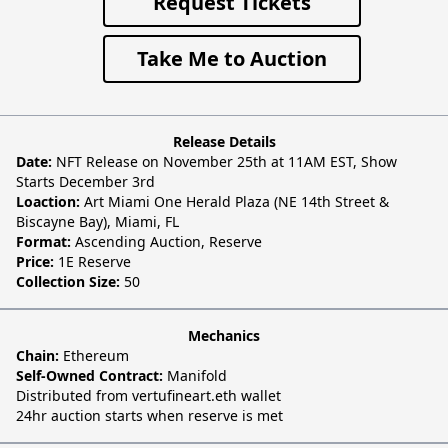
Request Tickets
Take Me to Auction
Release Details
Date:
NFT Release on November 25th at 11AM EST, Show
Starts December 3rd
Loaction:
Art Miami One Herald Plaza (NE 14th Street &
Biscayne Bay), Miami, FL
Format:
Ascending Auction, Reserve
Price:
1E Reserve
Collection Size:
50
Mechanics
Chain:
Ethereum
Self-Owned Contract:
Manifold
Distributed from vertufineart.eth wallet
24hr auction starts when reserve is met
——————
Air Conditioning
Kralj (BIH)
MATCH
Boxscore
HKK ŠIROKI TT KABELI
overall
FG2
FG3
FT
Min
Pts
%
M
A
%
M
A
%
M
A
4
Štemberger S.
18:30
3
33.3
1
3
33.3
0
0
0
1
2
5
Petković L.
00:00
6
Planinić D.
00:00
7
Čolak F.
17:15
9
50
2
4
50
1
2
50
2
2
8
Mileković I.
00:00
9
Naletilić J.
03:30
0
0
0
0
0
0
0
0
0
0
——————
Please return only the lines above, starting at the line that has "Request Tickets" and ending at the line that has "24hr auction starts when reserve is met", keeping both and leaving each one unchanged.

Request Tickets
Take Me to Auction
Release Details
Date:
NFT Release on November 25th at 11AM EST, Show
Starts December 3rd
Loaction:
Art Miami One Herald Plaza (NE 14th Street &
Biscayne Bay), Miami, FL
Format:
Ascending Auction, Reserve
Price:
1E Reserve
Collection Size:
50
Mechanics
Chain:
Ethereum
Self-Owned Contract:
Manifold
Distributed from vertufineart.eth wallet
24hr auction starts when reserve is met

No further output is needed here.